È ormai da diversi mesi che il numero dei funerali nella nostra comunità supera quello dei battesimi. È vero: la fede cristiana ci insegna che chi muore “nasce” alla vita eterna e abita finalmente in Dio. Quindi, anche il morire sarebbe in un certo senso un’altra nascita… Mi chiedo però da tempo per chi suona questo requiem: per il defunto che è nato a miglior vita, oppure… per noi che restiamo?
Mi spiego. Non guardo mai né al numero, né al passaporto dei molti che frequentano le liturgie di Missione. Non mi riferisco nemmeno ai nostri preziosi gruppi di volontariato, che reggono ancora bene nonostante qualche problema di ricambio.
Non mi rivolgo neanche a molte giovani famiglie (seconda e terza generazione), le quali, nonostante parlino benissimo il dialetto locale, chiedono i servizi religiosi (battesimo, cresima, matrimonio…) in italiano, e pare facciano fatica ad impegnarsi nella comunità, nella parrocchia, nella politica, nel sociale…Troppo stanchi? Troppo stressati? Troppo delusi? Troppo…? E infine non voglio nemmeno riferirmi al cospicuo numero di Eucaristie bilingue che celebriamo con gioia e che riscuotono simpatia grazie alla cordialità del dopo-messa, quando svizzeri e italiani condividono insieme l’aperitivo preparato dai volontari della Missione.

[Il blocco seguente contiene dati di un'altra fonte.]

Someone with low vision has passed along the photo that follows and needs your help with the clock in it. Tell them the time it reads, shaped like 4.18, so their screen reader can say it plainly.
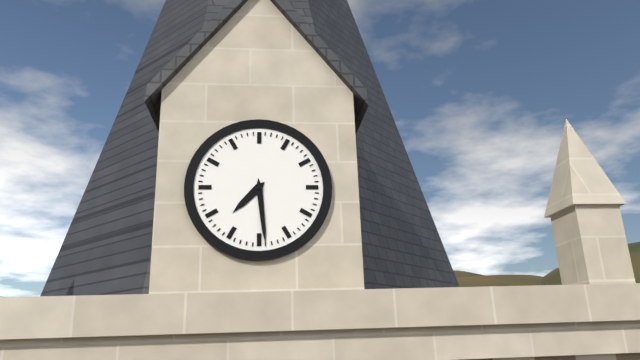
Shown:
7.29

Quello che sento dentro il rintocco a lutto della campana è la decadenza, la fine, la disfatta, la morte di un modello di comunità, di missione, di parrocchia basato sulla continuità, sulla frequenza, sul percorrere settimana dopo settimana un pezzo di strada insieme… Ne sta nascendo uno nuovo. Anzi, è già nato! Migliore o peggiore, non lo so. Mi pare però che stiamo diventando sempre più “la chiesa delle manifestazioni, degli eventi, delle occasioni”. Festa della mamma, San Nicolao, Natale, Pasqua, Battesimo, Funerale, Prima Comunione: episodi, incontri, giornate decise da fattori esterni e non da un percorso continuativo, assiduo, atteso. Si coglie l’attimo, il momento, la celebrazione, la festa, l’emozione e poi si sparisce fino al prossimo grande raduno segnato in agenda.
È come se si vivesse una fede “a singhiozzo”. Si dice che siamo diventati “mobili”, che ci si può spostare con più velocità e facilità, e che di conseguenza c’è gente che frequenta la Messa domenicale un po’ qua e un po’ là, dove capita. Si dice che la parrocchia vera è dove abita il cuore e non dove c’è l’archivio dei documenti di battesimo, cresima e matrimonio... Tutto vero e sacrosanto, ma se dovessimo applicare questi esempi alla vita familiare e domestica ci ritroveremmo forse prima o poi in crisi di identità, con nuclei familiari disintegrati, senza sapere più dove sia la vera abitazione, satelliti che ruotano a vuoto attorno a un pianeta che non c’è.
Questa, mi pare, sia l’aria che si respiri a volte nelle nostre comunità. Questo modello nuovo di chiesa non sta forse perdendo per strada il senso di appartenenza ad una comunità ed il suo vivere un cammino di condivisione, di amicizia, di scambio, di fraternità, di continuità, di frequenza, di cuori…? Che fare? Non ho la ricetta in tasca. Ma insieme possiamo iniziare a unire i nostri animi, le nostre idee, intenzioni, ideali, progetti, sogni, esperienze, imperfezioni… È così che è nata la Chiesa: attorno a dei pescatori inesperti di teologia e di pastorale, ma disponibili a lasciarsi cambiare il cuore dall’amore di Gesù e a scommettere sulla condivisione tra loro e col Maestro.
Vogliamo far suonare le nostre campane a festa?